Update:
Last week I wrote that I would be moving back to Illinois + at the time, I thought that was the best choice for me. Mikal packed my things up + we moved them into my dads house. I spent the weekend with Mikal at his house + spent a lot of time thinking + praying. After a day of being in Illinois, I realized I needed to be back in Tennessee
Being in Illinois means I will be on my own. I am trying to get my own apartment (still trying because I want to eventually be on my own + handicap apartments are hard to come by) + I really should have planned things out before I made such a quick decision. I really have to focus on what's best for my health + my recovery- I want to walk again. Even if I don't walk again, I want to make sure I can be 100% independent and I'm not sure that just jumping into that situation is best for me.

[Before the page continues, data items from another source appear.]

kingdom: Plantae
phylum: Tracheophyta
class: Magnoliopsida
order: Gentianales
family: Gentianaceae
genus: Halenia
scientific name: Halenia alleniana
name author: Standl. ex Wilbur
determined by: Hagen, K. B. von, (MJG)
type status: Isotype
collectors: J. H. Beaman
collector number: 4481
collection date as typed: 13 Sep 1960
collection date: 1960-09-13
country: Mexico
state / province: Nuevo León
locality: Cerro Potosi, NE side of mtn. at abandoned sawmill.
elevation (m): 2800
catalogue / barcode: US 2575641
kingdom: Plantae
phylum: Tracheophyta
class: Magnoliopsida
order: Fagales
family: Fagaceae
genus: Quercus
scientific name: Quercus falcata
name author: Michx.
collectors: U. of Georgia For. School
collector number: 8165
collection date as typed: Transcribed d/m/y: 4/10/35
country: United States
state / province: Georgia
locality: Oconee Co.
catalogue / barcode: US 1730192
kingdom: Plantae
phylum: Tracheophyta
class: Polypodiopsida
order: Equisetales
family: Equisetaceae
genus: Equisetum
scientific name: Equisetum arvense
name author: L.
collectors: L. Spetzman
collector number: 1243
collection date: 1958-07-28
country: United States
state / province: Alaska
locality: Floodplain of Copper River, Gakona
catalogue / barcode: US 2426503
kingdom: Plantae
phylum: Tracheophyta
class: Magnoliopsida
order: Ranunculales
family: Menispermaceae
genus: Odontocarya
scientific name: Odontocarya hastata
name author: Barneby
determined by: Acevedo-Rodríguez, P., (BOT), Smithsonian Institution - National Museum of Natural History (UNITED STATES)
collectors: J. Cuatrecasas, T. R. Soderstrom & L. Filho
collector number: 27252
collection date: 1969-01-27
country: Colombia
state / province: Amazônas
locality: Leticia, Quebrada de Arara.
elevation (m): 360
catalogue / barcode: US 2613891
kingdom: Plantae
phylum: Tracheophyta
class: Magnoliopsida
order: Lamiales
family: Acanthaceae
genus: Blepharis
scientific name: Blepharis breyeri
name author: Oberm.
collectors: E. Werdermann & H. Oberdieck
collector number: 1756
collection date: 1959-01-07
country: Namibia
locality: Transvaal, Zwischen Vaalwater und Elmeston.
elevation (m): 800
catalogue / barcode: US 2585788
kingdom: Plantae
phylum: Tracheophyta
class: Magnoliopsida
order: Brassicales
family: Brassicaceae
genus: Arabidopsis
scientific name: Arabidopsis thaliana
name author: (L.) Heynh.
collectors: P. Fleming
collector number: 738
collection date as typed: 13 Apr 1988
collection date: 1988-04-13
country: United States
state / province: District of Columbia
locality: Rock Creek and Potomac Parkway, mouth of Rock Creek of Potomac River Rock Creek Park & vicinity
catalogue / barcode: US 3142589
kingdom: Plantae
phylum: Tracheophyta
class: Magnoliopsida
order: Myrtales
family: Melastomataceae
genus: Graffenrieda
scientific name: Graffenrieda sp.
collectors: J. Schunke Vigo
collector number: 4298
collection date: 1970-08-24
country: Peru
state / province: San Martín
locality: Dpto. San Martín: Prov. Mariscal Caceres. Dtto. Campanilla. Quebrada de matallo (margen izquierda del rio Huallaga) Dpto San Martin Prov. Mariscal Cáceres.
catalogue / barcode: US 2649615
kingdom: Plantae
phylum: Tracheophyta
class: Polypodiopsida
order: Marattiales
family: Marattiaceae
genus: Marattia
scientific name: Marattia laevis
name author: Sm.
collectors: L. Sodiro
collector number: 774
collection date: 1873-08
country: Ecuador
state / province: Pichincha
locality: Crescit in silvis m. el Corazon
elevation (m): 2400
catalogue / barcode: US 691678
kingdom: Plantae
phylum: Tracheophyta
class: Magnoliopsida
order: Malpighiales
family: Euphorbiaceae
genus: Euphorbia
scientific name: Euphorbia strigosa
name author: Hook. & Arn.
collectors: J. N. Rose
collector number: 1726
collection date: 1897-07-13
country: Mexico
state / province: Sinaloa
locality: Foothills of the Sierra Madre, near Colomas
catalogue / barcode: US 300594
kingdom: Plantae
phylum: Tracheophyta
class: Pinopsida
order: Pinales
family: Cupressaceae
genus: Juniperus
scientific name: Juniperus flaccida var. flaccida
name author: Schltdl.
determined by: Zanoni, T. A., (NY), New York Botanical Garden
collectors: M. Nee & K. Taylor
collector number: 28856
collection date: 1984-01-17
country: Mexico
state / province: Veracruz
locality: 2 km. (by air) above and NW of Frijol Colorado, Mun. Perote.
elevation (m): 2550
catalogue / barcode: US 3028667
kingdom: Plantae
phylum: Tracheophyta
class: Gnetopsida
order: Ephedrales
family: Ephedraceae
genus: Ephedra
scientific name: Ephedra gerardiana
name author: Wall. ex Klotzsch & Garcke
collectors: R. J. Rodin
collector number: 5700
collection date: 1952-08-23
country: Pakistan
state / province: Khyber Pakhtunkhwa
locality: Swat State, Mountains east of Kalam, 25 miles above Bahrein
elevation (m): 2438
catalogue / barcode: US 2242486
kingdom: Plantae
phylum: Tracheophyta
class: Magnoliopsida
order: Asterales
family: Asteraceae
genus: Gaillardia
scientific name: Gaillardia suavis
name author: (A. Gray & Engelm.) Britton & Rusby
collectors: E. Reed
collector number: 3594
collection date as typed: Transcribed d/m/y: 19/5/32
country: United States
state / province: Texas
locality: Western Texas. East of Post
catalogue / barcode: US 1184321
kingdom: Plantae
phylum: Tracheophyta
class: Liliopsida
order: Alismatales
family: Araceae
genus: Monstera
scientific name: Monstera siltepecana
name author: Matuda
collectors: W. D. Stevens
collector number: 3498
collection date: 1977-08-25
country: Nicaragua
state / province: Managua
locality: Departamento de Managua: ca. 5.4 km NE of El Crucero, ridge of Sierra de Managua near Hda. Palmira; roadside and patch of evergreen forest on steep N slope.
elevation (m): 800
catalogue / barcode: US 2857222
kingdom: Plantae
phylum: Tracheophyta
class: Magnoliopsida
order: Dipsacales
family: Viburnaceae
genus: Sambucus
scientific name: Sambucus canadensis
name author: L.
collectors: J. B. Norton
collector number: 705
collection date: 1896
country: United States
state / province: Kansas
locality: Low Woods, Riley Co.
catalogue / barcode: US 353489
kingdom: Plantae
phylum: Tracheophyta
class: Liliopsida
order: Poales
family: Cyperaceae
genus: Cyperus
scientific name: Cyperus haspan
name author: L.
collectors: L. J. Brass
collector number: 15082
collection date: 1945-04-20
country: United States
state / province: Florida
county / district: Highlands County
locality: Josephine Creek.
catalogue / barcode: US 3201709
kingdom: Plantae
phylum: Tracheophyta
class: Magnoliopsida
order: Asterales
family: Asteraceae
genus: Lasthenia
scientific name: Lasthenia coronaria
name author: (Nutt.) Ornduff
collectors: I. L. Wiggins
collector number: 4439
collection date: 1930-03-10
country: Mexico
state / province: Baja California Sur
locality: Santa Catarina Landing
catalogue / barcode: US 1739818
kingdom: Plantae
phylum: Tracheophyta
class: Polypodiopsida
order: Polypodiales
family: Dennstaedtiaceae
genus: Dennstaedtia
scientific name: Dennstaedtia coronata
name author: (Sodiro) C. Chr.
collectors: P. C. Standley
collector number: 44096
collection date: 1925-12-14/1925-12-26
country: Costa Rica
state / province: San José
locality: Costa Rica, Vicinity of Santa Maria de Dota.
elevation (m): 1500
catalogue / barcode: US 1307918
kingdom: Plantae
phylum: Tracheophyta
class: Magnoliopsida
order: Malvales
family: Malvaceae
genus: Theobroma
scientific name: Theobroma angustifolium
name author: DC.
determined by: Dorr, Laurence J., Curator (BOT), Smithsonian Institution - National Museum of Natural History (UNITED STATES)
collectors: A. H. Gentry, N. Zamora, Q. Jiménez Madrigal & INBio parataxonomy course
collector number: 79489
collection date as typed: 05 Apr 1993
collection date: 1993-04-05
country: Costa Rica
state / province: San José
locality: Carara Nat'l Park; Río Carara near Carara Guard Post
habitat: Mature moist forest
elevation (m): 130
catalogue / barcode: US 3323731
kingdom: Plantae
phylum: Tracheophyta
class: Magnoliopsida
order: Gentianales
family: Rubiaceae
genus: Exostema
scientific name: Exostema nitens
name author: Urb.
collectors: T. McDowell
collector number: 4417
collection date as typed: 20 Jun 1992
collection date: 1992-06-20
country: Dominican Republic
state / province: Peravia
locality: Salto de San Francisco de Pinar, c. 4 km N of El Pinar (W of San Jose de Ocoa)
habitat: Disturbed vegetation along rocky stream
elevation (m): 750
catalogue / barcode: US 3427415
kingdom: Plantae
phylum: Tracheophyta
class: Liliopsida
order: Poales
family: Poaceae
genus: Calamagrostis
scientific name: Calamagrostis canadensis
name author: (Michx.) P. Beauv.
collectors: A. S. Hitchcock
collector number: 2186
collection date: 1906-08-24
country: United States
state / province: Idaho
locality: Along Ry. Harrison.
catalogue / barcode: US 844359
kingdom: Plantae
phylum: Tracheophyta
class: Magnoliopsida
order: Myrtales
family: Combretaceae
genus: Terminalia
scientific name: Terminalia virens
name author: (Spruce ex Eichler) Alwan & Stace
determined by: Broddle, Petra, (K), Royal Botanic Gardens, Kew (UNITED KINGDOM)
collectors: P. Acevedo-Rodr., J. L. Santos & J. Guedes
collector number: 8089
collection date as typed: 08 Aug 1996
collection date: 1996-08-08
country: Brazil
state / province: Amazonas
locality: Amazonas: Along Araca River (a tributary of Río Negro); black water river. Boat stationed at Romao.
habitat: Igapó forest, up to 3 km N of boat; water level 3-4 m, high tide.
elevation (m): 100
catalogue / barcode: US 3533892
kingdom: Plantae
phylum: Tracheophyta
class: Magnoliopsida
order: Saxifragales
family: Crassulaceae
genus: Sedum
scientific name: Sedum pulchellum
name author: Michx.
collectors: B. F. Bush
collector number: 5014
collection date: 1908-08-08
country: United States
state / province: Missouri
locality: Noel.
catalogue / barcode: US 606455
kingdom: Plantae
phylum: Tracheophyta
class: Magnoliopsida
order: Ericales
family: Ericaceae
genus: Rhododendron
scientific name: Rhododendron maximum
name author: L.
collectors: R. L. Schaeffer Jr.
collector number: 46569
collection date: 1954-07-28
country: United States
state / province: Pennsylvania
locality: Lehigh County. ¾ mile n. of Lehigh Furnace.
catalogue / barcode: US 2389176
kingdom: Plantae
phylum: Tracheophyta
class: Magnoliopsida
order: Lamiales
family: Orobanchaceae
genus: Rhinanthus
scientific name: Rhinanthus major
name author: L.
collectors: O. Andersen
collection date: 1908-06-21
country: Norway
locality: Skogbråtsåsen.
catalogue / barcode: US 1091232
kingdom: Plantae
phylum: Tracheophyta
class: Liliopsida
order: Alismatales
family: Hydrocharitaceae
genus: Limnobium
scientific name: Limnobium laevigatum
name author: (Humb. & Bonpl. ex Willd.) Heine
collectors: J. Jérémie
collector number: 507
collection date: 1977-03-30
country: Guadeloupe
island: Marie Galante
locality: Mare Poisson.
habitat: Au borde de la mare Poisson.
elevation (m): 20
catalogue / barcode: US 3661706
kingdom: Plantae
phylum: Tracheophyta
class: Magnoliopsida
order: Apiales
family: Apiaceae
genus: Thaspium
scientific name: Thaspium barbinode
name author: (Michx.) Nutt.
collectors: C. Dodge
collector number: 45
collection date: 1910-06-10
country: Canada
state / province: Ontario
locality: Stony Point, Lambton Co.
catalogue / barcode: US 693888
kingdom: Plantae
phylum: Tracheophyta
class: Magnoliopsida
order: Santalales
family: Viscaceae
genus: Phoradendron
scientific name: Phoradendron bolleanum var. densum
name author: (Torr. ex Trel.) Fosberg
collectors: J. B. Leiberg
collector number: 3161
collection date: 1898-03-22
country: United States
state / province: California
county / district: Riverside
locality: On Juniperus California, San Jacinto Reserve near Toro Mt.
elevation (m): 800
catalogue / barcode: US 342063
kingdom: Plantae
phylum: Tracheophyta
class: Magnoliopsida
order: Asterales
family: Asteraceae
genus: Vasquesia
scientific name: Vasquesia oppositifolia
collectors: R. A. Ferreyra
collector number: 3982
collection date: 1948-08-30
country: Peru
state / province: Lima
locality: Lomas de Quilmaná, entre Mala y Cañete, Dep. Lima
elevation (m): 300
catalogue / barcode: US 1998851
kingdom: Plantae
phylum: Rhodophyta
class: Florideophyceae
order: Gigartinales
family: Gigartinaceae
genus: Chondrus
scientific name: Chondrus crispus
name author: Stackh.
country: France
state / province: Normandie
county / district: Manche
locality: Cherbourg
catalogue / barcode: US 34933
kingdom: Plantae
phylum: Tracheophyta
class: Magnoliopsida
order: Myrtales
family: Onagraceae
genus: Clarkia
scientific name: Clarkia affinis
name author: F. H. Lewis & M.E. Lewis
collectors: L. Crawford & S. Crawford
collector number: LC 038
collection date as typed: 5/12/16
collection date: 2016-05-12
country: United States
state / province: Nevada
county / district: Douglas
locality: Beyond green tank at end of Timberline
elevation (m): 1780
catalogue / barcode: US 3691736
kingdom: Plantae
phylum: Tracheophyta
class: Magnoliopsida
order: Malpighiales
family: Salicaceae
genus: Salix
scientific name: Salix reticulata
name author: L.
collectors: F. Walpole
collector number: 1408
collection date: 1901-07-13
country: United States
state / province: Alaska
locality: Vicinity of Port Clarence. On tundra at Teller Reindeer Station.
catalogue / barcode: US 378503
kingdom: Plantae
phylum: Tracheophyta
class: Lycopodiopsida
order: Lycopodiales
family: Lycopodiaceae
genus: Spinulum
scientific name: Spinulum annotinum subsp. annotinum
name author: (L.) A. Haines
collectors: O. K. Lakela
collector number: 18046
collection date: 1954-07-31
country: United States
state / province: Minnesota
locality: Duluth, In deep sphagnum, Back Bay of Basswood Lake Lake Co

I miss Illinois + I miss everyone there but in order for me to get better I need to have my focus 100% on therapy and bettering myself. In Illinois, I would have to be really self disciplined + that just isn't me. I have the distraction of friends there and I'm worried I wouldn't put my all into therapy. Living with my mom, I have her to depend on if I need it. She is a stay at home mom, so she can take me back and forth to therapy + help me around that house if I need it. Together we are going to work on getting me to my fullest independence so that soon I can go back to Illinois + not be worried about the choice I'm making.
I really hope everyone understands why I made the choice to come back to Tennessee for now. I will be back in Illinois soon + I can share all the exciting things about being on my own again. Being 20 + not having the freedom I want is hard but in order for me to have that freedom later in life, I have to make some hard adult choices that mean growing up and putting my health before having fun. (it sucks but I will thank myself later). I appreciate that prayers though.